**Work order**: The answer is the line that contains "List each element's type and" followed by every later line of the entries below, each repeated exactly, and nothing else.

....................

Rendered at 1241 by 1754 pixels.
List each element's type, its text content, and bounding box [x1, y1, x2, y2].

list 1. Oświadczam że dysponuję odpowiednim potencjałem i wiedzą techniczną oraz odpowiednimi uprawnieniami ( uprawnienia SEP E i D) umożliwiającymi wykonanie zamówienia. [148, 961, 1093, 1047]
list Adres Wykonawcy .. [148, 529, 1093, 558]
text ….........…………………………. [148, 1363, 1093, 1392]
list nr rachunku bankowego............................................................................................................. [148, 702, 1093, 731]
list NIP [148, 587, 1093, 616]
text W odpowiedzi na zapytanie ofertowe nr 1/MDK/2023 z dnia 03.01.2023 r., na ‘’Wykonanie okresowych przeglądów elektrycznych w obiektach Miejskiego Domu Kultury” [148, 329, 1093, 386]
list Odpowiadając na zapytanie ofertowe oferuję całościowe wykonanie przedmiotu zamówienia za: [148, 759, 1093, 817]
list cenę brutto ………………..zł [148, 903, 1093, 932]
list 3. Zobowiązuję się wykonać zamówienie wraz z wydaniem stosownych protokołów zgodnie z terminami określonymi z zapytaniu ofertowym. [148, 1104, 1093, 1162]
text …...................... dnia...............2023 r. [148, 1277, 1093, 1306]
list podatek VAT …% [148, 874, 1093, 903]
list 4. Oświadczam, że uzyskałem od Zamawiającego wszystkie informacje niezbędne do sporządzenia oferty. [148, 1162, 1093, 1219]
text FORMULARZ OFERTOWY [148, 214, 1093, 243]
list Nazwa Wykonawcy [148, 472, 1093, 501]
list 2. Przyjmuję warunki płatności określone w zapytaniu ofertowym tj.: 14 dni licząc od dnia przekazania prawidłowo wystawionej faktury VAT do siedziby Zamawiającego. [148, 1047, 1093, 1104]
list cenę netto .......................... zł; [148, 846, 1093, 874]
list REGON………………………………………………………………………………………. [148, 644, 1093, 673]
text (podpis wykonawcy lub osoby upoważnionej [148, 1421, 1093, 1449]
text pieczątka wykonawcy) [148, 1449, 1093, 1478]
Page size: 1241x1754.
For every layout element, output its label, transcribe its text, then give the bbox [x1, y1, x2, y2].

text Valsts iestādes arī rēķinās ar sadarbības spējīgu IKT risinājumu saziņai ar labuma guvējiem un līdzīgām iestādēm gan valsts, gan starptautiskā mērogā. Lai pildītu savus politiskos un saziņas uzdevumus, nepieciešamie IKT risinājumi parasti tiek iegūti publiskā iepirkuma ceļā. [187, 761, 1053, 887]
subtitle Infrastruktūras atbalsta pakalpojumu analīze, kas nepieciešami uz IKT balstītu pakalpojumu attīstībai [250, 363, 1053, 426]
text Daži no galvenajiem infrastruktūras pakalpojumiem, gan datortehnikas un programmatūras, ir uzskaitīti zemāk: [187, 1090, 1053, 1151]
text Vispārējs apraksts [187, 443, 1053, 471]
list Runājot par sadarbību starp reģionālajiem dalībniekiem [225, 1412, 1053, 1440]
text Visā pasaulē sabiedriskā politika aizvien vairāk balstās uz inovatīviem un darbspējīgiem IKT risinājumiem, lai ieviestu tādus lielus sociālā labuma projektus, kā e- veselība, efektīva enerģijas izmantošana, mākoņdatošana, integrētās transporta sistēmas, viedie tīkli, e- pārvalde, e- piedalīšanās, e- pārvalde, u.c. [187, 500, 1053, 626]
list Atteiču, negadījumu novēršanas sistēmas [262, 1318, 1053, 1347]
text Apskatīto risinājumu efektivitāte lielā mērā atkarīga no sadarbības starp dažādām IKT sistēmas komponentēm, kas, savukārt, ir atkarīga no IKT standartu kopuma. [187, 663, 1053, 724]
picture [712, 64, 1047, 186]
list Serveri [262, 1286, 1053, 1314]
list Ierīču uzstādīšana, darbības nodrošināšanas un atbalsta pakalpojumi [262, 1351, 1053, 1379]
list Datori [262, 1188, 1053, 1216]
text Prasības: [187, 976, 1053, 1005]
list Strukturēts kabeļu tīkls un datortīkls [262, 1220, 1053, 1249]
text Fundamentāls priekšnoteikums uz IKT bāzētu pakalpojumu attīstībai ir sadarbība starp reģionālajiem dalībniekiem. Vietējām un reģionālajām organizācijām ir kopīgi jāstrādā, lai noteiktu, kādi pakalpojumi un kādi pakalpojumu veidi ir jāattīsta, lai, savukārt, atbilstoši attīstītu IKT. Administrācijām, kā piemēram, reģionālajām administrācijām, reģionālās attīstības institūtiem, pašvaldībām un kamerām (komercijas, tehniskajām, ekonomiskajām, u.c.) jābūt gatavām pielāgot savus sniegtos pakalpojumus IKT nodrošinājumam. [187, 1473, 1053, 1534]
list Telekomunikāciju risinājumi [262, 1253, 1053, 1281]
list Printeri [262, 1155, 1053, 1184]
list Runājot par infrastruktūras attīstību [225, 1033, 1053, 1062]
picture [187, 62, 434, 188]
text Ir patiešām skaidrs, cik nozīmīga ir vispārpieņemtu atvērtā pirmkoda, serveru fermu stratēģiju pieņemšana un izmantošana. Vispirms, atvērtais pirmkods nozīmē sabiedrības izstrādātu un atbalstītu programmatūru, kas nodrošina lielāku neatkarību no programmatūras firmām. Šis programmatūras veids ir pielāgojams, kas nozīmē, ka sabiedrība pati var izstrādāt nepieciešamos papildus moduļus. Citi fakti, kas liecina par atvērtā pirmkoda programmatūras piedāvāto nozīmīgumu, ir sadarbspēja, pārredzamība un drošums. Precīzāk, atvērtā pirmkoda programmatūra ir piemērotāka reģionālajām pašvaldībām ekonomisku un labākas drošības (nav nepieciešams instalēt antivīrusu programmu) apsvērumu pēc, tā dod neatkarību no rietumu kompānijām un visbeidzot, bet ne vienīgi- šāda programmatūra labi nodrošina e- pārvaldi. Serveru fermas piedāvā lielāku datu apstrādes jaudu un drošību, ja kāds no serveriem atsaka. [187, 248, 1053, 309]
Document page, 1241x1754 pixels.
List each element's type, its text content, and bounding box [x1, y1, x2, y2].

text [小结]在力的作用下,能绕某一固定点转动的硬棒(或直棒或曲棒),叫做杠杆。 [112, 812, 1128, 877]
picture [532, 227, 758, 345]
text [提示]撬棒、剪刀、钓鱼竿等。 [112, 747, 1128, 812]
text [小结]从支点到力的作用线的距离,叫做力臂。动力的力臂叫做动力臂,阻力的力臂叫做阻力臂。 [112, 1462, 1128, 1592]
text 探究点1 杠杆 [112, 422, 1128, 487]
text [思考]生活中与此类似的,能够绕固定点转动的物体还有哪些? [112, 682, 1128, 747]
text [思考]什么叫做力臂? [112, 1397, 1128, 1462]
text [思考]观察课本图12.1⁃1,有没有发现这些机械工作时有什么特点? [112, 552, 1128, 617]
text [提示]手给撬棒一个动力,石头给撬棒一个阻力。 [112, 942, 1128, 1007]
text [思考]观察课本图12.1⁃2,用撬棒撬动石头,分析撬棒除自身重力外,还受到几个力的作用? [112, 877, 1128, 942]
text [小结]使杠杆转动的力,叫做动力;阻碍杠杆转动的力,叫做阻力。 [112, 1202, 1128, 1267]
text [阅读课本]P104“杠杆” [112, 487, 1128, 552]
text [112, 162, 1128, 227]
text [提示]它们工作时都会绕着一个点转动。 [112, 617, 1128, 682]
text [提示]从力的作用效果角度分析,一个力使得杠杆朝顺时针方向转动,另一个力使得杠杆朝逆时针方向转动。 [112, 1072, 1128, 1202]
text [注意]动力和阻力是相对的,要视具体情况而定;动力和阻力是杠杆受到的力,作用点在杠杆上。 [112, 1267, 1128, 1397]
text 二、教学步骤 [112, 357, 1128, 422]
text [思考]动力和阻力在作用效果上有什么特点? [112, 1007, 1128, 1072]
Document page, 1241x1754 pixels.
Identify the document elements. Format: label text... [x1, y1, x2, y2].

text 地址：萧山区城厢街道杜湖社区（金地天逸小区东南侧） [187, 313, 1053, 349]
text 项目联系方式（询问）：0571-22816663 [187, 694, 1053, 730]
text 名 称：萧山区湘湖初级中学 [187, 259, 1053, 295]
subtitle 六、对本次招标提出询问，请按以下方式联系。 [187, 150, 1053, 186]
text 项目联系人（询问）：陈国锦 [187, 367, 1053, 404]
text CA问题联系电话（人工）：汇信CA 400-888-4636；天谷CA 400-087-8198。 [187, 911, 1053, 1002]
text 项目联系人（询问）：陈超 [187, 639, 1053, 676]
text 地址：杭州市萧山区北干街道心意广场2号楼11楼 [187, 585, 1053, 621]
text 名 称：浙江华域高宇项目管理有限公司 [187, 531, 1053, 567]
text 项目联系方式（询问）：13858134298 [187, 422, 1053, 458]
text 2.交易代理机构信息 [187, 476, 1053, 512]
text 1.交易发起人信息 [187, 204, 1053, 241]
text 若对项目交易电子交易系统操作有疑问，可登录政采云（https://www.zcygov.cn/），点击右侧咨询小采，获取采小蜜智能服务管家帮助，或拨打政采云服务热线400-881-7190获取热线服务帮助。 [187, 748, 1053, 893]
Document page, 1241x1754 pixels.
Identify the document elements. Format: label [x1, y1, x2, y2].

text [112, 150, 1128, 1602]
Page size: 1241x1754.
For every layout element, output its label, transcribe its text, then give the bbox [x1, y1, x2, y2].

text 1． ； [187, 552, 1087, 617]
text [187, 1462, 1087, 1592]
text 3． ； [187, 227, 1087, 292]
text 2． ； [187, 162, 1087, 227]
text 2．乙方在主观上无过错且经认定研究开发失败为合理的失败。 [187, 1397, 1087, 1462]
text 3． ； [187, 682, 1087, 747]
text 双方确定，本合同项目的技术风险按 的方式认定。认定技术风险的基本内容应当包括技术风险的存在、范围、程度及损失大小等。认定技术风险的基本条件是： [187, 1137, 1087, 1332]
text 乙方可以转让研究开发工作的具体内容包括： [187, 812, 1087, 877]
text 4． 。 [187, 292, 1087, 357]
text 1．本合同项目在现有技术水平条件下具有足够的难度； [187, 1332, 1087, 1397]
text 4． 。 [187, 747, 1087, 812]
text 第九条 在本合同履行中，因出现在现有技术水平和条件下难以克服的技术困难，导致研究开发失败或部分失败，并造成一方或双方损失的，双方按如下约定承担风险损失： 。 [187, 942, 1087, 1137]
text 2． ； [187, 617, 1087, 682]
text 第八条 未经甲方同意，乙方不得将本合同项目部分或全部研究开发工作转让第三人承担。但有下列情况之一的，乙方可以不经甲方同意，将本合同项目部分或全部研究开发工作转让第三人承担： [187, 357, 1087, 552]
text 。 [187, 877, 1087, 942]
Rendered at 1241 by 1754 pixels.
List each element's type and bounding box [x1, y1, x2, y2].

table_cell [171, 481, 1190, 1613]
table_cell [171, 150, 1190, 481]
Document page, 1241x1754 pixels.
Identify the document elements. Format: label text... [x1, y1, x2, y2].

....................

**Reply**:
List each element's type and bounding box [x1, y1, x2, y2].

table_cell [171, 481, 1190, 1613]
table_cell [171, 150, 1190, 481]
Document page, 1241x1754 pixels.
Identify the document elements. Format: label text... [x1, y1, x2, y2].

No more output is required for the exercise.